_Source data_.
--- START ---
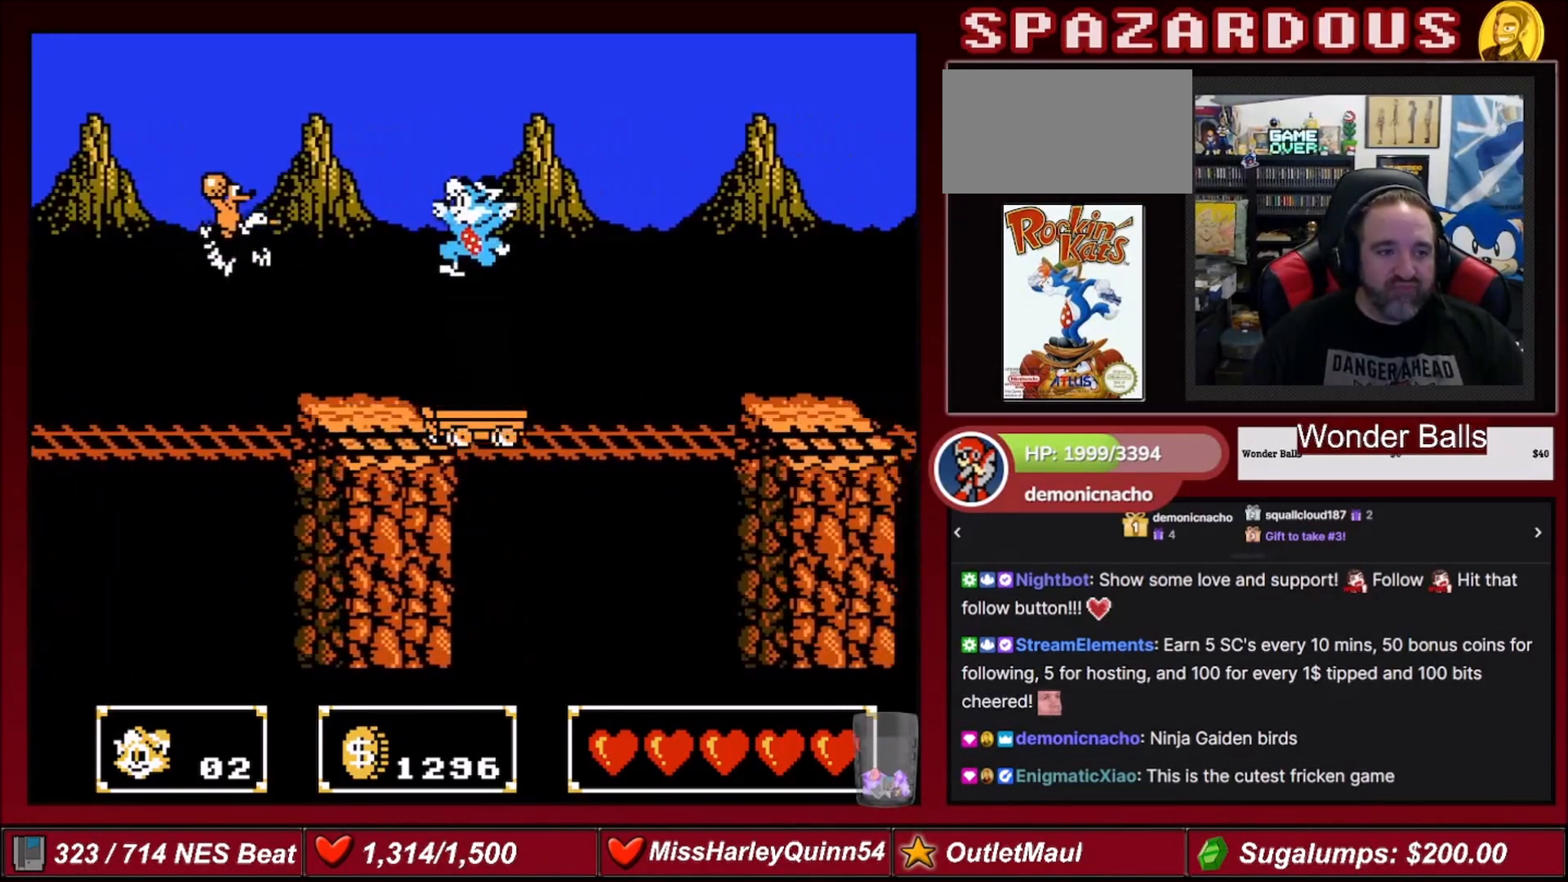
{"buttons": ["B"], "events": [[267, "A", "up"], [267, "B", "up"], [267, "DPAD_LEFT", "up"], [400, "B", "down"]]}
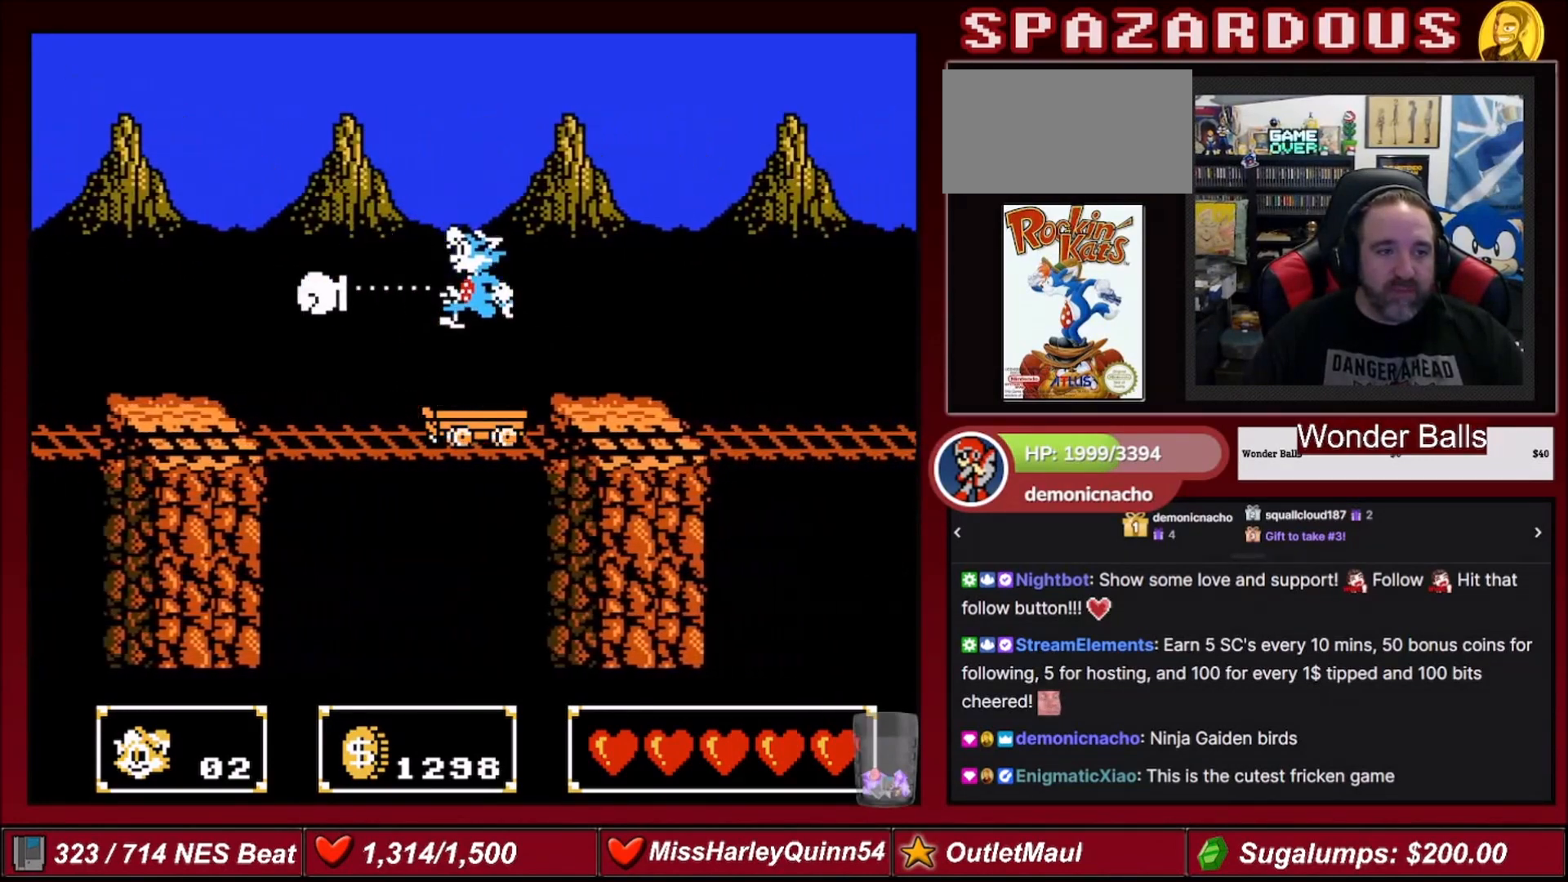
{"buttons": ["B"], "events": [[34, "B", "up"], [334, "DPAD_RIGHT", "down"], [434, "DPAD_RIGHT", "up"], [467, "B", "down"]]}
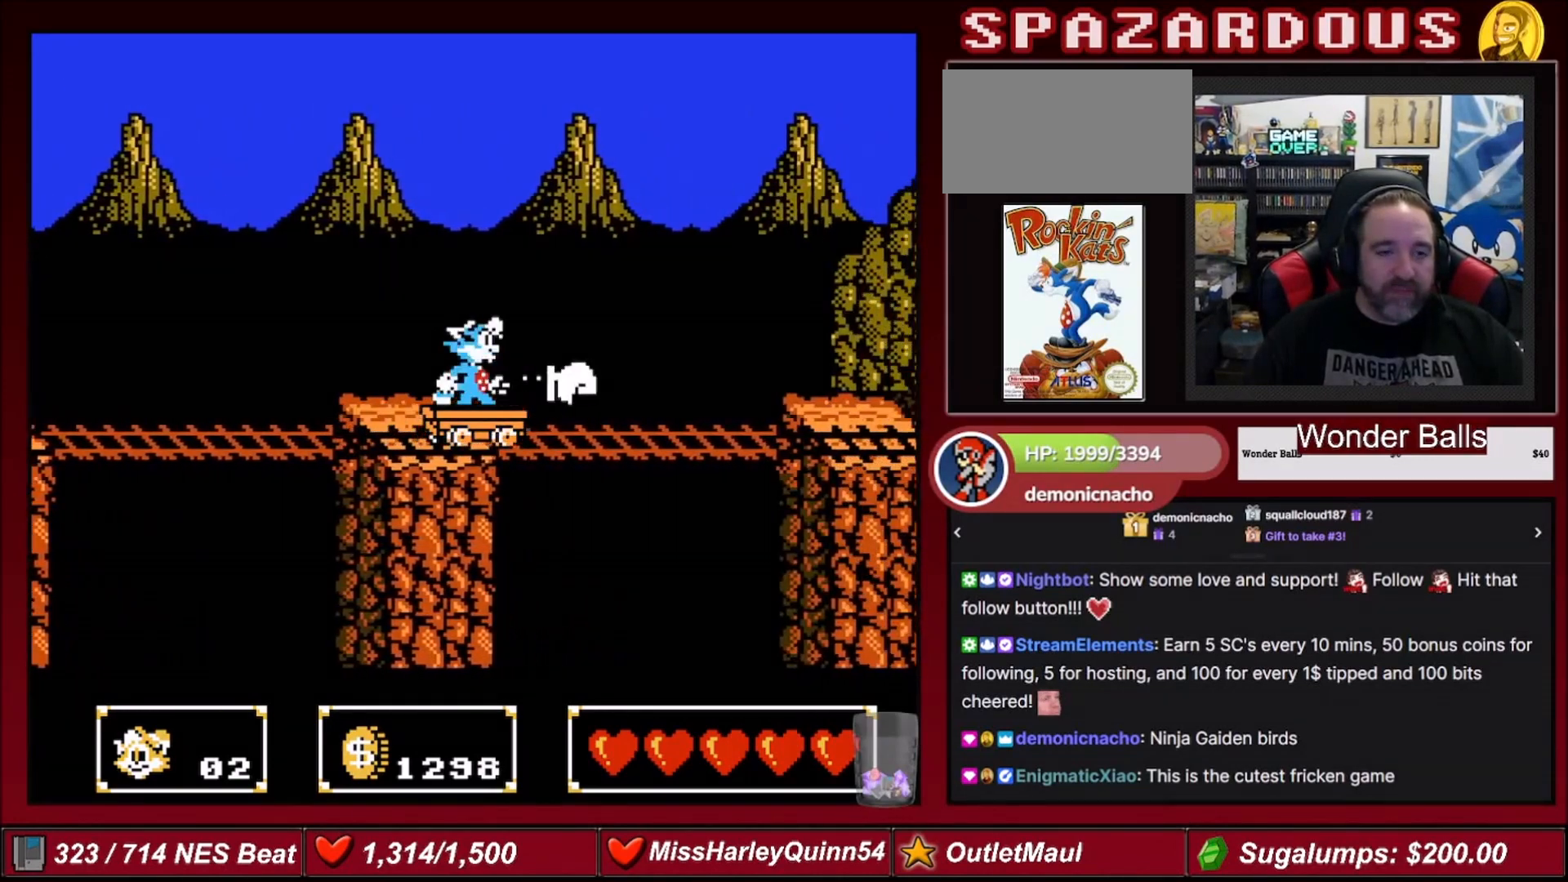
{"buttons": [], "events": [[100, "B", "up"]]}
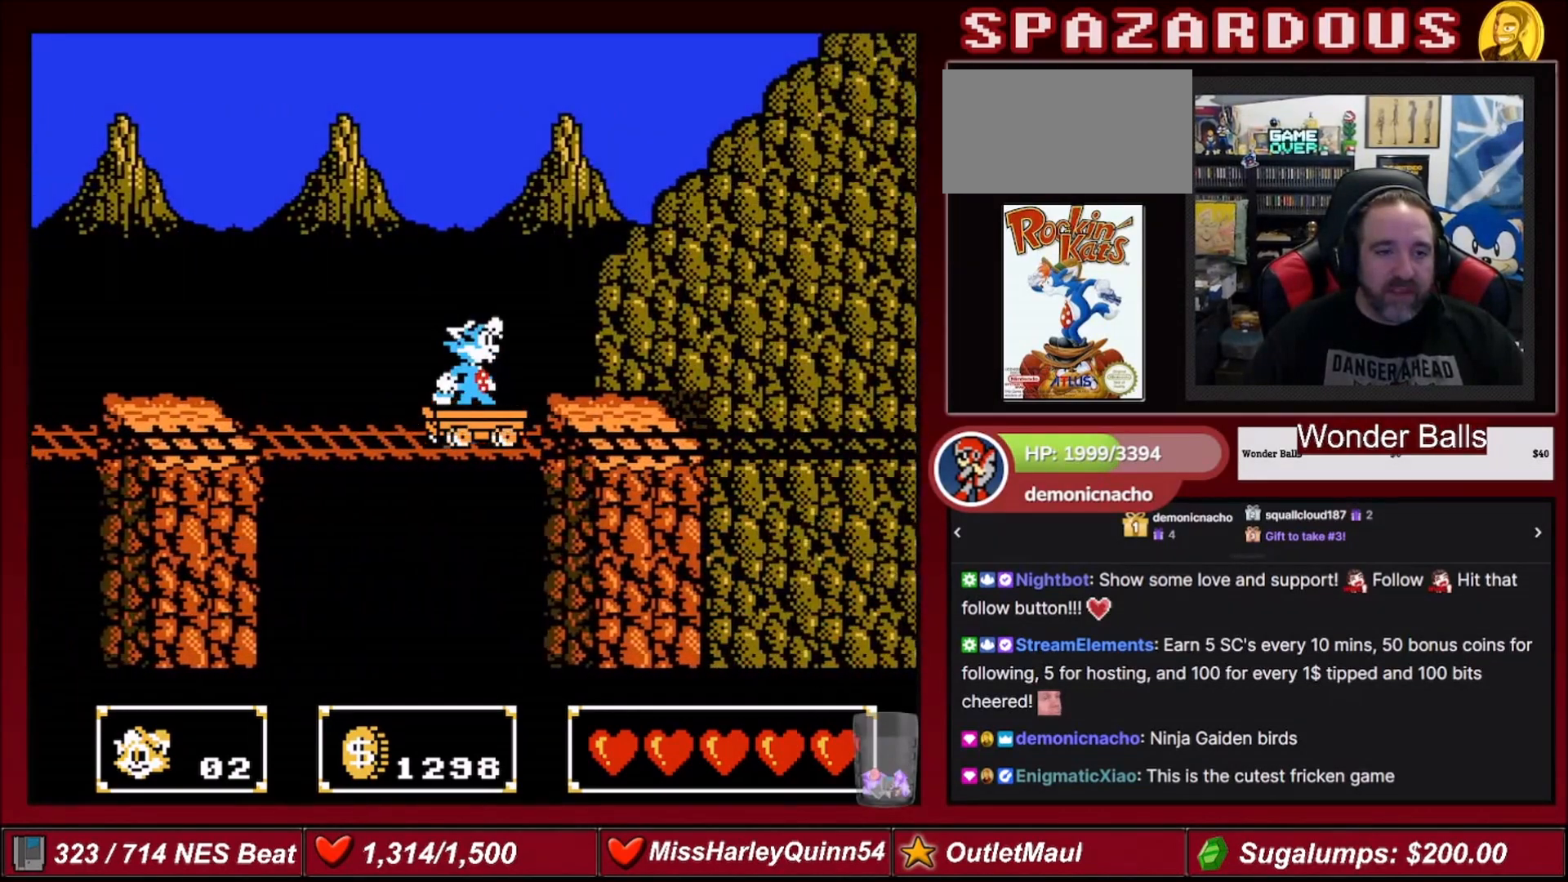
{"buttons": ["DPAD_LEFT"], "events": [[501, "DPAD_LEFT", "down"]]}
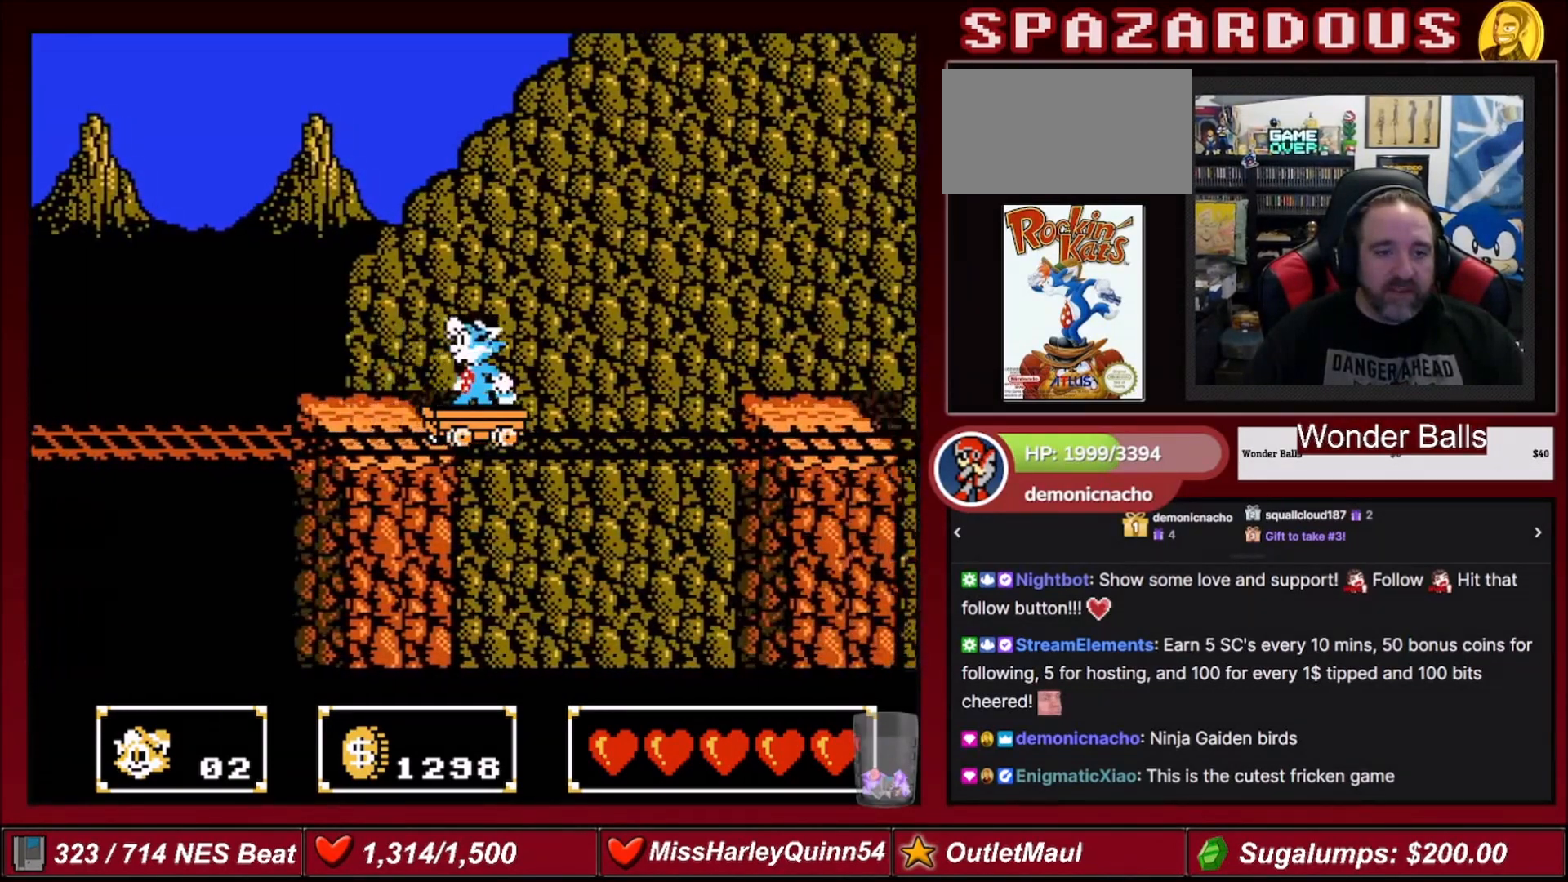
{"buttons": [], "events": [[167, "B", "down"], [167, "DPAD_LEFT", "up"], [334, "B", "up"]]}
--- END ---
Without carrying over any pictures, retype the records above exactly.

_Solution for this exercise_.
{"buttons": ["B"], "events": [[267, "A", "up"], [267, "B", "up"], [267, "DPAD_LEFT", "up"], [400, "B", "down"]]}
{"buttons": ["B"], "events": [[34, "B", "up"], [334, "DPAD_RIGHT", "down"], [434, "DPAD_RIGHT", "up"], [467, "B", "down"]]}
{"buttons": [], "events": [[100, "B", "up"]]}
{"buttons": ["DPAD_LEFT"], "events": [[501, "DPAD_LEFT", "down"]]}
{"buttons": [], "events": [[167, "B", "down"], [167, "DPAD_LEFT", "up"], [334, "B", "up"]]}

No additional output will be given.